#### Exercise instructions
[1] In the GSD adoption thread, copy the passage that begins at the words "My husband and" and stops after "for the breed.".
[2] According to the GSD adoption thread, how long has the poster worked with horses off the race track?

***** Passage

# Looking for a GSD - NH/MA



## bornfreenowexpensive (Mar 27, 2011)

Hi all - I'm happy to have found this forum.

We are located in NH and are looking to add a GSD to our family. We do have a cat and another dog (mixed breed female, playful/submissive, gets along with anyone). I have always loved the breed but buying a puppy isn't my first choice, and GSD rescues won't even talk to us because we have an invisible fence. (Before anyone jumps on me :surrender: I know the invisible fence is not ideal especially for certain dogs of this breed. I bring it up because it is a consideration for us in choosing the right dog.)

My husband and I are both active people and competent with basic positive reinforcement dog training. I have worked with horses off the race track for 10+ years and many family dogs. We can deal with some training issues, but are not prepared to take on anything with a bite history or any aggressive tendencies toward humans or other animals. Aloof is fine, and prey drive is fine (as long as the dog is trainable) but we are often out in public and we'd like a dog that is a nice ambassador for the breed.

The only other key for us in finding a match is that the dog has an "off switch". Our current dog is very low key in the house and so are we! An older dog would be fine, too.

I realize I'm basically describing the perfect GSD, but we're not in a rush. We keep our pets for life and can provide vet and personal references if needed.

Thanks


----------



## GSDElsa (Jul 22, 2009)

**********
***** Listed records

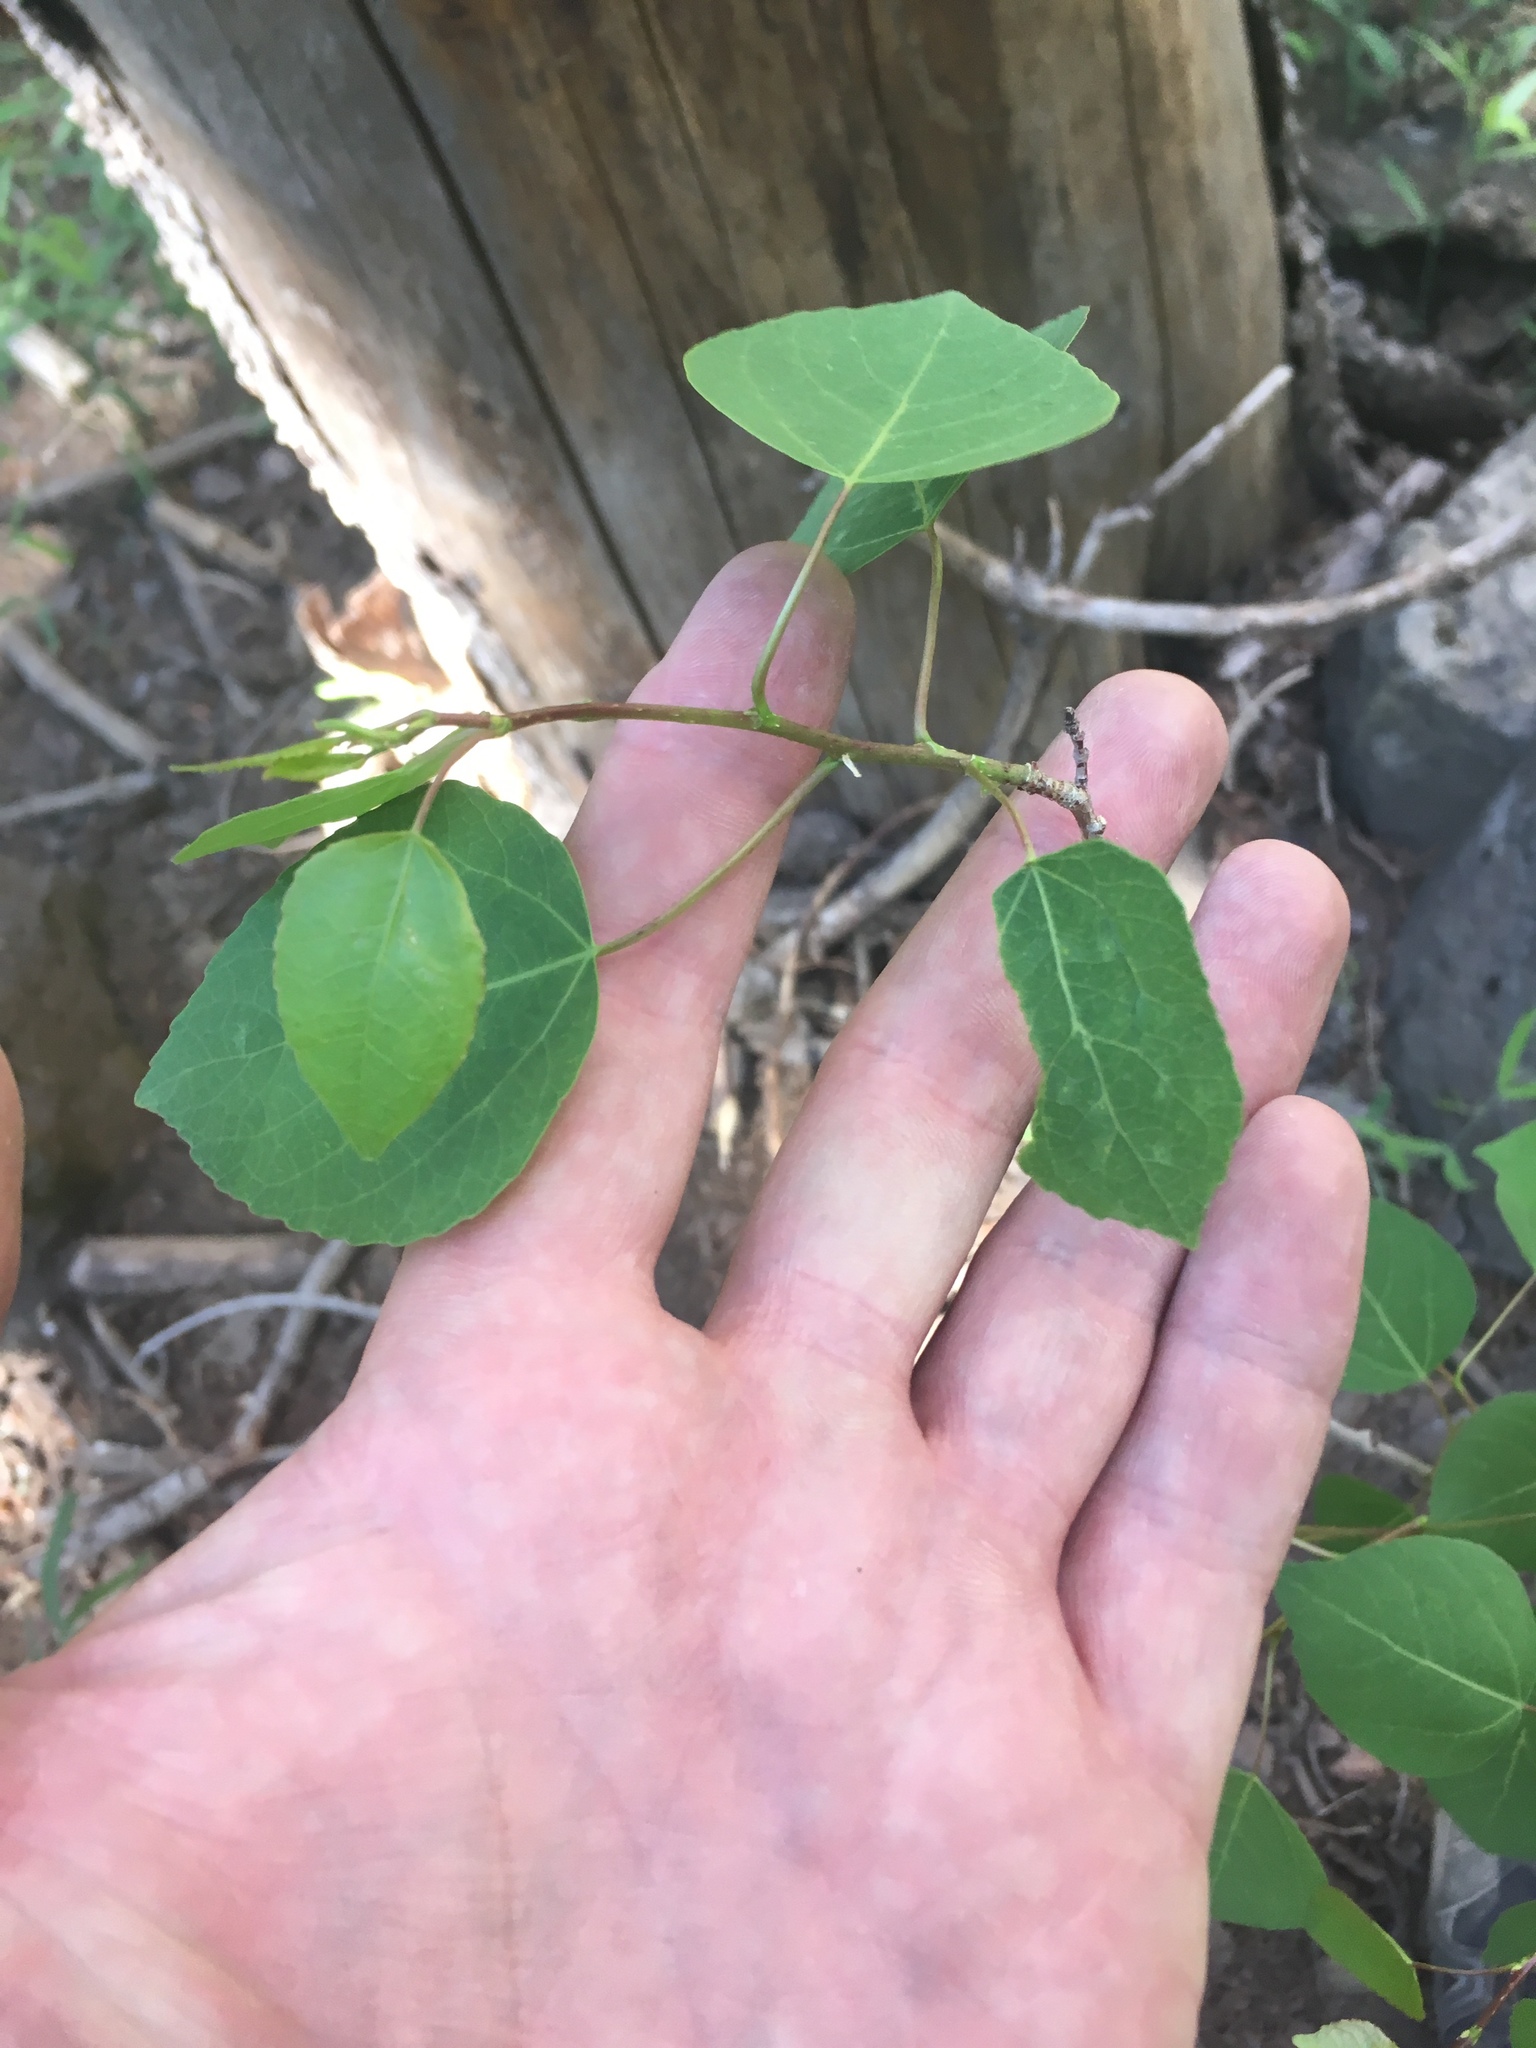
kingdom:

**********
***** Listed records

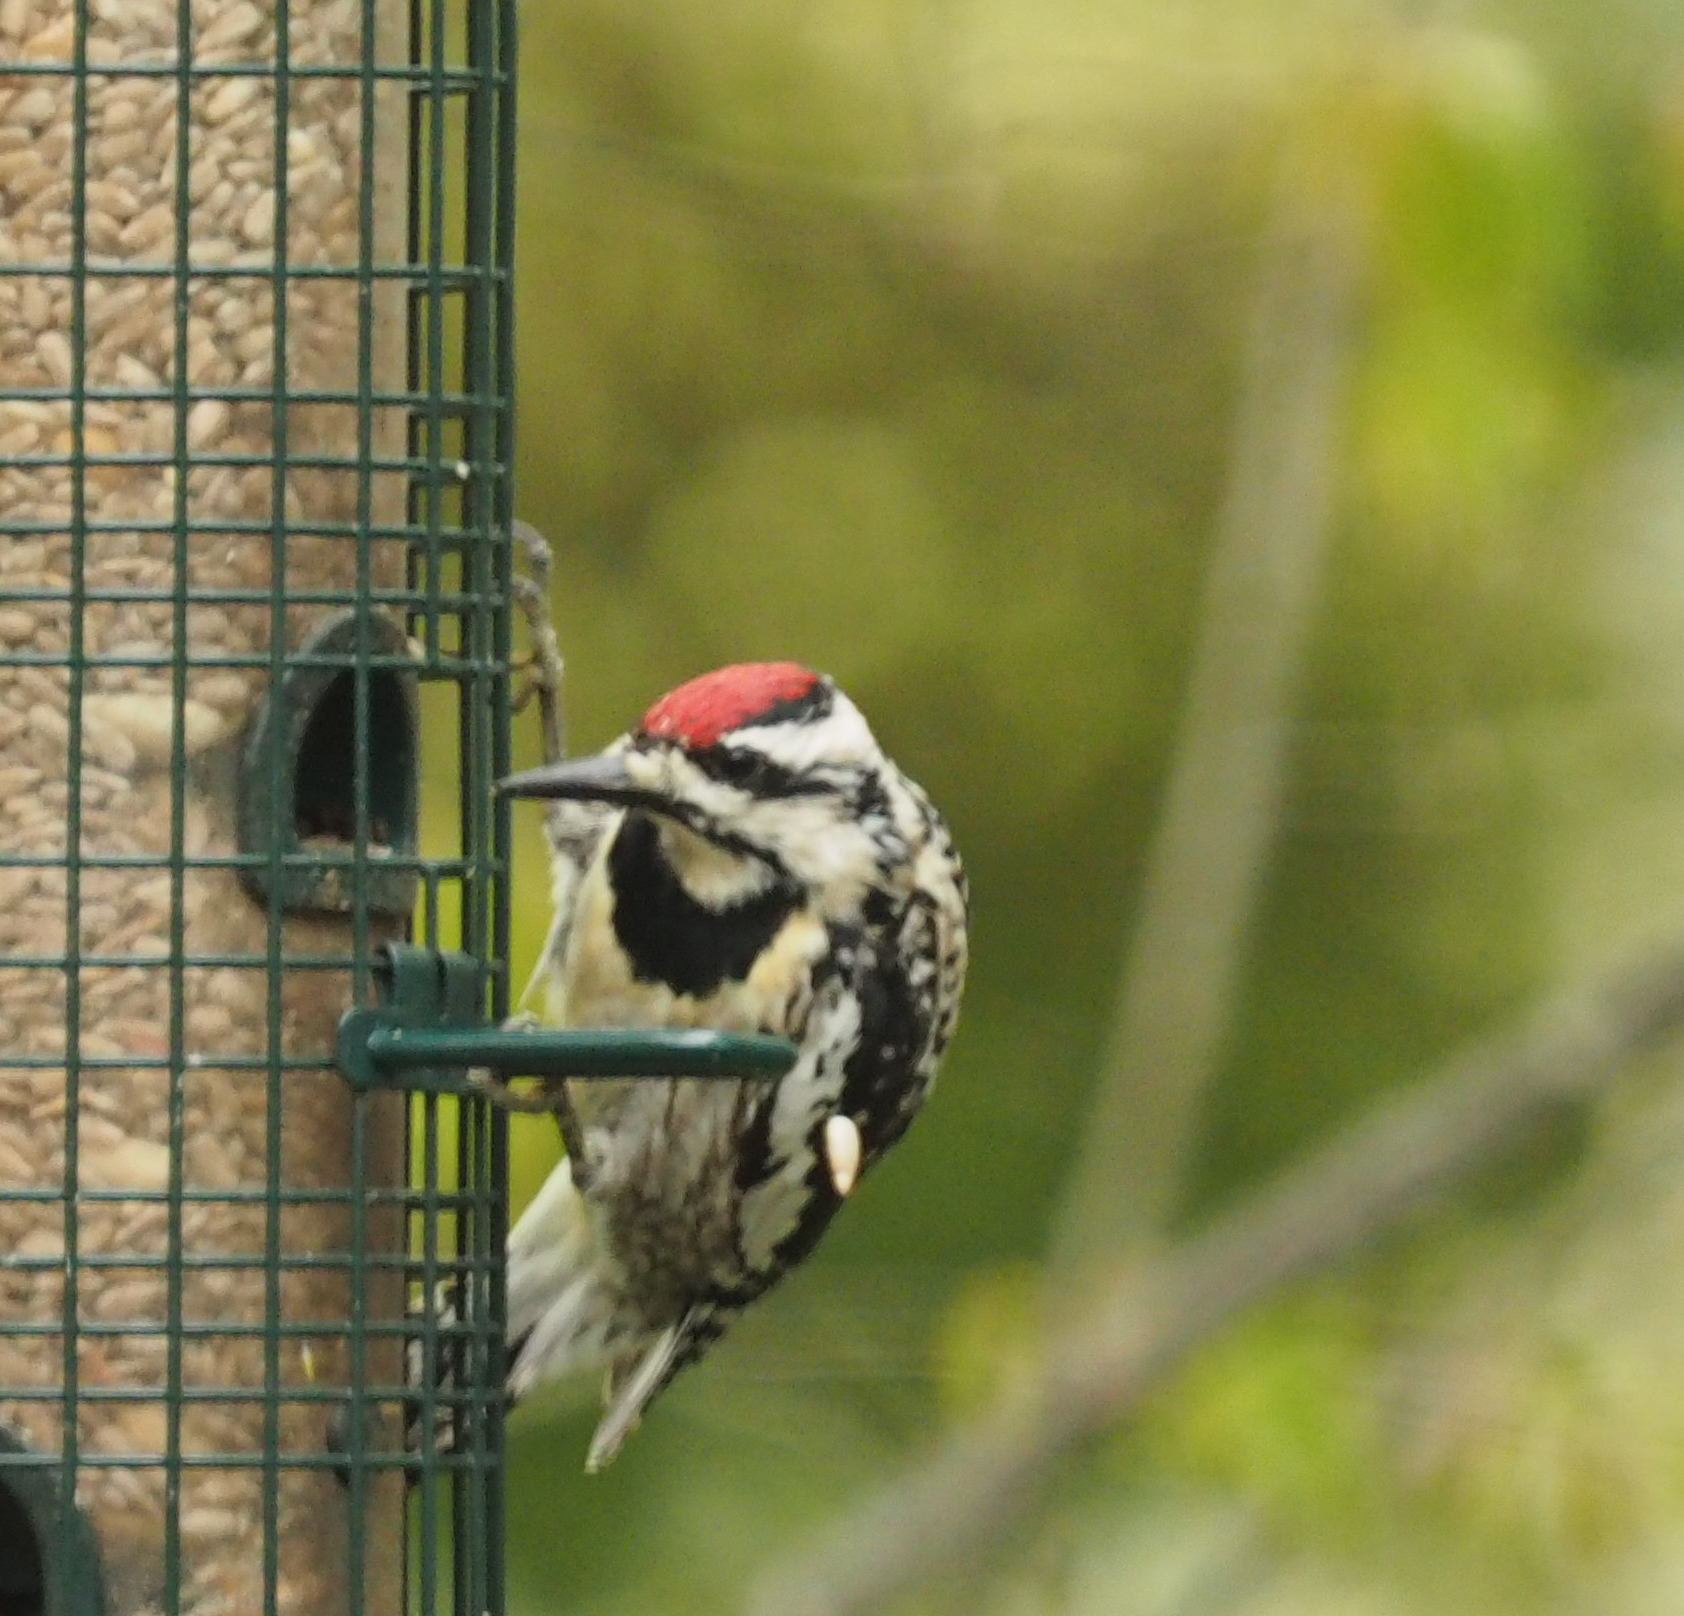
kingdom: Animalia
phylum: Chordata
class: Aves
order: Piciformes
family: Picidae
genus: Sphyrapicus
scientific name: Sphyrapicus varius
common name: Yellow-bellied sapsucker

**********

#### Answers to the exercise
[1]
My husband and I are both active people and competent with basic positive reinforcement dog training. I have worked with horses off the race track for 10+ years and many family dogs. We can deal with some training issues, but are not prepared to take on anything with a bite history or any aggressive tendencies toward humans or other animals. Aloof is fine, and prey drive is fine (as long as the dog is trainable) but we are often out in public and we'd like a dog that is a nice ambassador for the breed.

[2] More than 10 years.